Aim of the task | Would you restate the data exactly as given?

Listed entries |
===============

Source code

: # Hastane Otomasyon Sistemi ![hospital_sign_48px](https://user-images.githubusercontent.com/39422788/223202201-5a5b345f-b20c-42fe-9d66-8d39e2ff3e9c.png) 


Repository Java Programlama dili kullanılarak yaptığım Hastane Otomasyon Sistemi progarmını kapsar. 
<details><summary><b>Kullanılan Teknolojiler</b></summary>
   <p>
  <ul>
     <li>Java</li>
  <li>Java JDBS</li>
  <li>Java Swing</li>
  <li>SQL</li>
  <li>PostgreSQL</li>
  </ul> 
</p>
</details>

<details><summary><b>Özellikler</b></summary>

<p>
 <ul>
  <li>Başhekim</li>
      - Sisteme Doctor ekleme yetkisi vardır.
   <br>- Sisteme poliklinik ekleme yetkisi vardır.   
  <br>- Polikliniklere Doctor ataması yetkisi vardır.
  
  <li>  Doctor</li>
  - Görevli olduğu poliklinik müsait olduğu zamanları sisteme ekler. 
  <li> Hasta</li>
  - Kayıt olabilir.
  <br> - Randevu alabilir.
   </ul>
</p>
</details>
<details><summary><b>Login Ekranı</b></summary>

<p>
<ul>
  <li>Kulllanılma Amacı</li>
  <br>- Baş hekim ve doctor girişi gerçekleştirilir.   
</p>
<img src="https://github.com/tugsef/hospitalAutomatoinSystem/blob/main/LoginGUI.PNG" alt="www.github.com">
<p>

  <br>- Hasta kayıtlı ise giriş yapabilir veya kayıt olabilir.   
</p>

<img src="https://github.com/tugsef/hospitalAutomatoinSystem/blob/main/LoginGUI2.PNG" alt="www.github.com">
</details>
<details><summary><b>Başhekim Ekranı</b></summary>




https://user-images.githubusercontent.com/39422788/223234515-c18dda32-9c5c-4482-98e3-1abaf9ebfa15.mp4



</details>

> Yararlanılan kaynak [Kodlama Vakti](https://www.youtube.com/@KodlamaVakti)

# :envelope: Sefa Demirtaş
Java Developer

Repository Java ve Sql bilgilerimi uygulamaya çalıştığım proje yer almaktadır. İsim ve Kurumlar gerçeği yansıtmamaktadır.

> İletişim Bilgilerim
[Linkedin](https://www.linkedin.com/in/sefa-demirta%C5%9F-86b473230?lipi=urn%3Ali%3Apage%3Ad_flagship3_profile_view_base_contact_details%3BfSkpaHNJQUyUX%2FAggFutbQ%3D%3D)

===============

Task answer |
Source code

: # Hastane Otomasyon Sistemi ![hospital_sign_48px](https://user-images.githubusercontent.com/39422788/223202201-5a5b345f-b20c-42fe-9d66-8d39e2ff3e9c.png) 


Repository Java Programlama dili kullanılarak yaptığım Hastane Otomasyon Sistemi progarmını kapsar. 
<details><summary><b>Kullanılan Teknolojiler</b></summary>
   <p>
  <ul>
     <li>Java</li>
  <li>Java JDBS</li>
  <li>Java Swing</li>
  <li>SQL</li>
  <li>PostgreSQL</li>
  </ul> 
</p>
</details>

<details><summary><b>Özellikler</b></summary>

<p>
 <ul>
  <li>Başhekim</li>
      - Sisteme Doctor ekleme yetkisi vardır.
   <br>- Sisteme poliklinik ekleme yetkisi vardır.   
  <br>- Polikliniklere Doctor ataması yetkisi vardır.
  
  <li>  Doctor</li>
  - Görevli olduğu poliklinik müsait olduğu zamanları sisteme ekler. 
  <li> Hasta</li>
  - Kayıt olabilir.
  <br> - Randevu alabilir.
   </ul>
</p>
</details>
<details><summary><b>Login Ekranı</b></summary>

<p>
<ul>
  <li>Kulllanılma Amacı</li>
  <br>- Baş hekim ve doctor girişi gerçekleştirilir.   
</p>
<img src="https://github.com/tugsef/hospitalAutomatoinSystem/blob/main/LoginGUI.PNG" alt="www.github.com">
<p>

  <br>- Hasta kayıtlı ise giriş yapabilir veya kayıt olabilir.   
</p>

<img src="https://github.com/tugsef/hospitalAutomatoinSystem/blob/main/LoginGUI2.PNG" alt="www.github.com">
</details>
<details><summary><b>Başhekim Ekranı</b></summary>




https://user-images.githubusercontent.com/39422788/223234515-c18dda32-9c5c-4482-98e3-1abaf9ebfa15.mp4



</details>

> Yararlanılan kaynak [Kodlama Vakti](https://www.youtube.com/@KodlamaVakti)

# :envelope: Sefa Demirtaş
Java Developer

Repository Java ve Sql bilgilerimi uygulamaya çalıştığım proje yer almaktadır. İsim ve Kurumlar gerçeği yansıtmamaktadır.

> İletişim Bilgilerim
[Linkedin](https://www.linkedin.com/in/sefa-demirta%C5%9F-86b473230?lipi=urn%3Ali%3Apage%3Ad_flagship3_profile_view_base_contact_details%3BfSkpaHNJQUyUX%2FAggFutbQ%3D%3D)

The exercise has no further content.